The firm benefited in the early days of the recession from winning a raft of instructions as business after business filed for administration. That work had largely dried up by 2010-11 and Freshfields’ corporate practice was at the mercy of a choppy M&A market. The instructions it did get were as impressive as ever, though, with corporate partner Barry O’Brien advising Swiss engineering group ABB on its £860m acquisition of the Ashurst-advised power equipment supplier Chloride. The firm also sat across the deals table from Clifford Chance on the e2bn (£1.7bn) merger of online gaming sites PartyGaming and bwin. Corporate partner Christopher Mort led the team acting for PartyGaming.
Elsewhere, London corporate head (now London office head) Mark Rawlinson snared a leading role acting for BP in its defence of any potential takeovers in the wake of the Gulf of Mexico oil disaster, usurping the oil giant’s usual firm of choice, Linklaters.
Freshfields’ litigation practice continued to do well, turning over £275.9m, making it the biggest litigation practice in the UK 200 by a considerable margin, and winning instructions on cases such as RBS’s High Court battle with Liverpool Football Club’s former owners Tom Hicks and George Gillett.
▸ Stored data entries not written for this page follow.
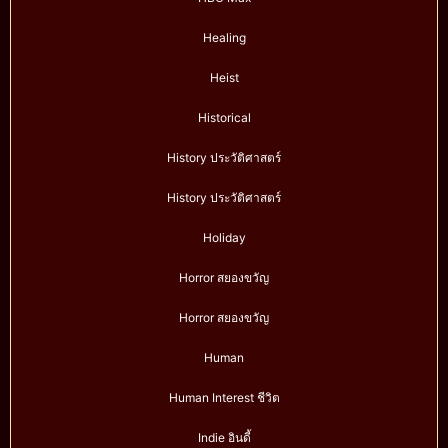
Healing
Heist
Historical
History ประวัติศาสตร์
History ประวัติศาสตร์
Holiday
Horror สยองขวัญ
Horror สยองขวัญ
Human
Human Interest ชีวิต
Indie อินดี้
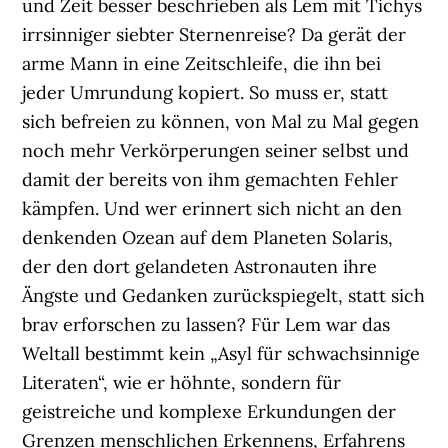
und Zeit besser beschrieben als Lem mit Tichys
irrsinniger siebter Sternenreise? Da gerät der
arme Mann in eine Zeitschleife, die ihn bei
jeder Umrundung kopiert. So muss er, statt
sich befreien zu können, von Mal zu Mal gegen
noch mehr Verkörperungen seiner selbst und
damit der bereits von ihm gemachten Fehler
kämpfen. Und wer erinnert sich nicht an den
denkenden Ozean auf dem Planeten Solaris,
der den dort gelandeten Astronauten ihre
Ängste und Gedanken zurückspiegelt, statt sich
brav erforschen zu lassen? Für Lem war das
Weltall bestimmt kein „Asyl für schwachsinnige
Literaten“, wie er höhnte, sondern für
geistreiche und komplexe Erkundungen der
Grenzen menschlichen Erkennens, Erfahrens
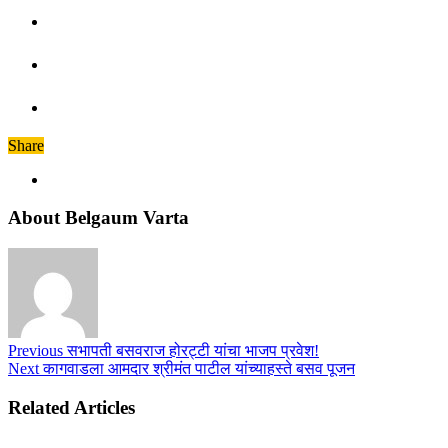
Share
About Belgaum Varta
Previous
सभापती बसवराज होरट्टी यांचा भाजप प्रवेश!
Next
कागवाडला आमदार श्रीमंत पाटील यांच्याहस्ते बसव पूजन
Related Articles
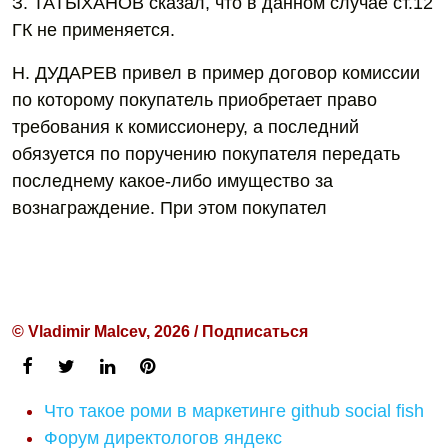
З. ТАТЫХАНОВ сказал, что в данном случае ст.12
ГК не применяется.
Н. ДУДАРЕВ привел в пример договор комиссии
по которому покупатель приобретает право
требования к комиссионеру, а последний
обязуется по поручению покупателя передать
последнему какое-либо имущество за
вознаграждение. При этом покупател
© Vladimir Malcev, 2026 / Подписаться
Что такое роми в маркетинге github social fish
Форум директологов яндекс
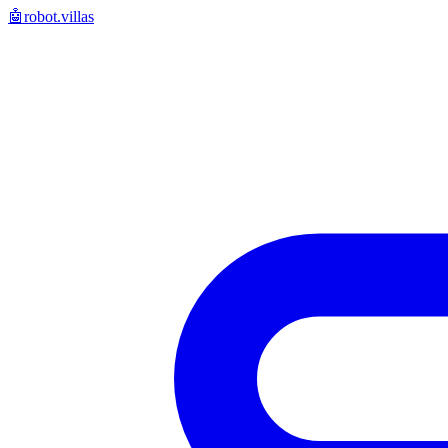
🤖
robot.villas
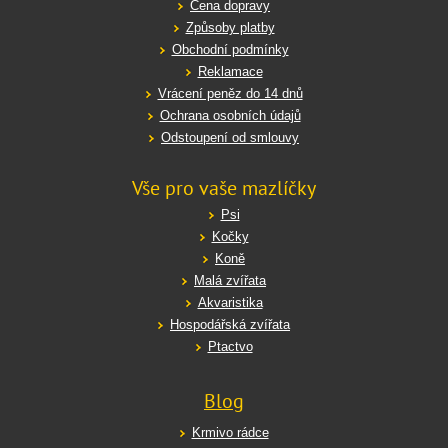
Cena dopravy
Způsoby platby
Obchodní podmínky
Reklamace
Vrácení peněz do 14 dnů
Ochrana osobních údajů
Odstoupení od smlouvy
Vše pro vaše mazlíčky
Psi
Kočky
Koně
Malá zvířata
Akvaristika
Hospodářská zvířata
Ptactvo
Blog
Krmivo rádce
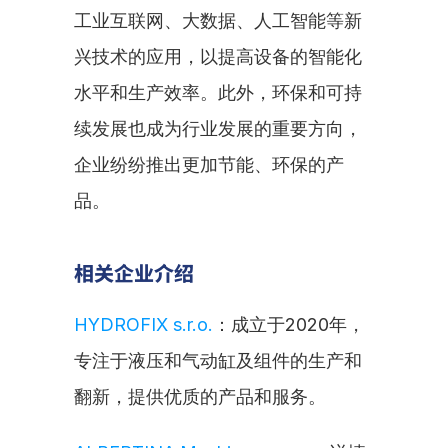
工业互联网、大数据、人工智能等新
兴技术的应用，以提高设备的智能化
水平和生产效率。此外，环保和可持
续发展也成为行业发展的重要方向，
企业纷纷推出更加节能、环保的产
品。
相关企业介绍
HYDROFIX s.r.o.
：成立于2020年，
专注于液压和气动缸及组件的生产和
翻新，提供优质的产品和服务。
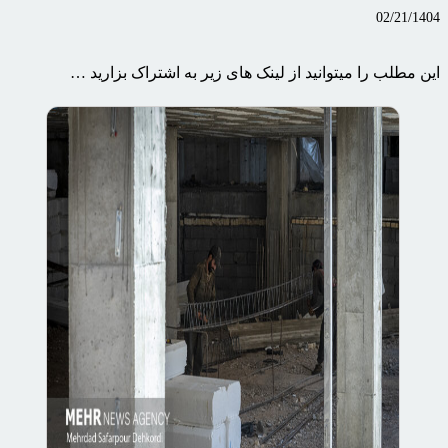
02/21/1404
این مطلب را میتوانید از لینک های زیر به اشتراک بزارید …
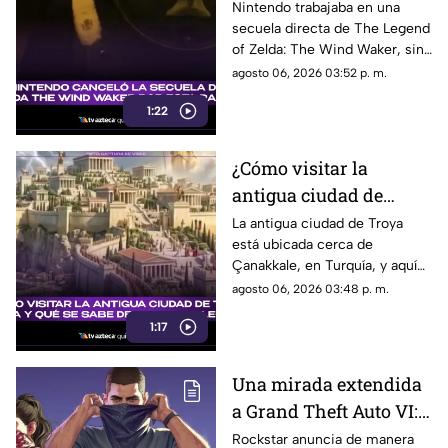
Zelda The Wind
Nintendo trabajaba en una
secuela directa de The Legend
Waker? Aquí te
of Zelda: The Wind Waker, sin
explicamos la razón
embargo, fue cancelada. Aquí
agosto 06, 2026 03:52 p. m.
los detalles al respecto.
1:22
¿Cómo visitar la
antigua ciudad de
Troya en Turquía y qué
La antigua ciudad de Troya
está ubicada cerca de
se sabe de su origen
Çanakkale, en Turquía, y aquí
legendario?
te explicamos todos los
agosto 06, 2026 03:48 p. m.
detalles al respecto.
1:17
Una mirada extendida
a Grand Theft Auto VI:
¿Cuándo, dónde y a qué
Rockstar anuncia de manera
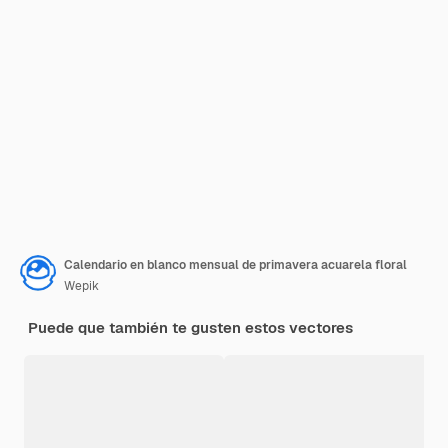
Calendario en blanco mensual de primavera acuarela floral
Wepik
Puede que también te gusten estos vectores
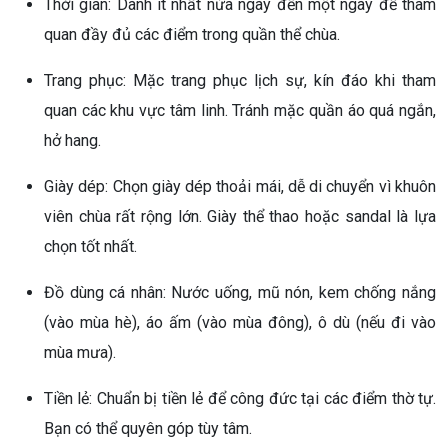
Thời gian: Dành ít nhất nửa ngày đến một ngày để tham
quan đầy đủ các điểm trong quần thể chùa.
Trang phục: Mặc trang phục lịch sự, kín đáo khi tham
quan các khu vực tâm linh. Tránh mặc quần áo quá ngắn,
hở hang.
Giày dép: Chọn giày dép thoải mái, dễ di chuyển vì khuôn
viên chùa rất rộng lớn. Giày thể thao hoặc sandal là lựa
chọn tốt nhất.
Đồ dùng cá nhân: Nước uống, mũ nón, kem chống nắng
(vào mùa hè), áo ấm (vào mùa đông), ô dù (nếu đi vào
mùa mưa).
Tiền lẻ: Chuẩn bị tiền lẻ để công đức tại các điểm thờ tự.
Bạn có thể quyên góp tùy tâm.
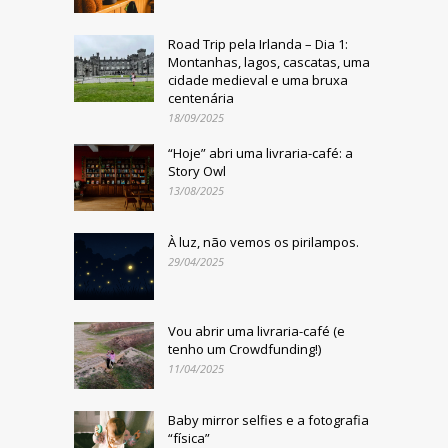
Road Trip pela Irlanda – Dia 1:
Montanhas, lagos, cascatas, uma
cidade medieval e uma bruxa
centenária
18/09/2025
“Hoje” abri uma livraria-café: a
Story Owl
13/08/2025
À luz, não vemos os pirilampos.
29/04/2025
Vou abrir uma livraria-café (e
tenho um Crowdfunding!)
11/04/2025
Baby mirror selfies e a fotografia
“física”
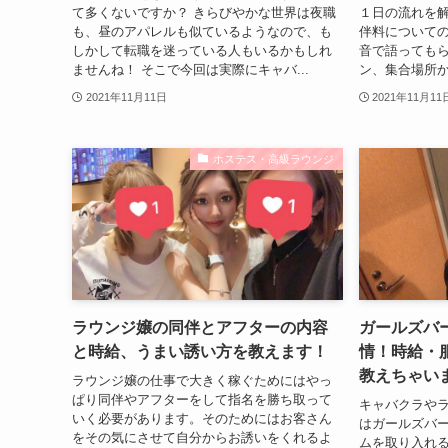
て多くないですか？ きらびやかな世界は夜職
１日の流れを
も、昼のアパレルも似ているようなので、も
伴料について
しかして転職を迷っている人もいるかもしれ
音で語ってもら
ませんね！ そこで今回は実際にキャバ...
ン、集合場所か
2021年11月11日
2021年11月11
ホステス・高級ラウンジ
ラウンジ嬢の同伴とアフターの内容
ガールズバ
と時給、うまい誘い方を教えます！
情！時給・
教えちゃい
ラウンジ嬢の仕事で大きく稼ぐためにはやっ
ぱり同伴やアフターをして指名を勝ち取って
キャバクラや
いく必要があります。そのためにはお客さん
はガールズバ
をその気にさせて自分からお誘いをくれるよ
ムを取り入れ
On the people front, the firm lost a number of high-profile partners during the year, including finance partner Chris Howard, who rejoined his former firm Linklaters, and Hamburg real estate partner Erwin von Bressendorf, who took a team of lawyers to create his own boutique.
Personnel movement was not all in one direction. Freshfields hired Linklaters debt capital markets partner Peter Allen and added Clifford Chance senior associate Duncan Kellaway and Simpson Thacher & Bartlett counsel Gil Strauss directly to its equity partnership.
The firm continues to operate a mostly equity partnership, with just 29 of its 445 partners not in the equity. The latter group earned an average of £448,000 each in 2009-10. The equity partners, meanwhile, took home an average profit share of £1.31m, down slightly from £1.41m the previous year.
Those on the bottom of the 12-year lockstep took home £590,000, while plateau partners received £1.48m. With the firm’s lockstep running from 20 to 50 points, this means one point was worth £29,500 in 2010-11, down from £31,350 in 2009-10 and £32,900 in 2008-09.

Freshfields overhauled its management structure during the course of the financial year, installing former financial institutions head Will Lawes as senior partner and redefining chief executive Ted Burke’s role and rebadging it as managing partner. It also created the post of general counsel for former managing partner Peter Jeffcote and introduced the role of executive partner for Cologne-based global tax chief Stephan Eilers.
While Burke has overall responsibility for the day-to-day running of the firm, there are a number of committees that share various management duties between them. The 15-partner elected partnership council, chaired by Lawes, serves as a non-executive board. It has a supervisory function and is also involved with strategy.
The practice committee, chaired by Burke, oversees the business management of the firm and is made up of all regional and practice heads, as well as people partner Richard Norbruis.
An operations executive made up of the heads of finance, HR, IT and business development, plus partnership secretary Crispin Hain-Cole, has oversight of the firm’s capital expenditure.
Burke said the firm is run very much by consensus, with partners consulted on any major strategic issues very early in the process.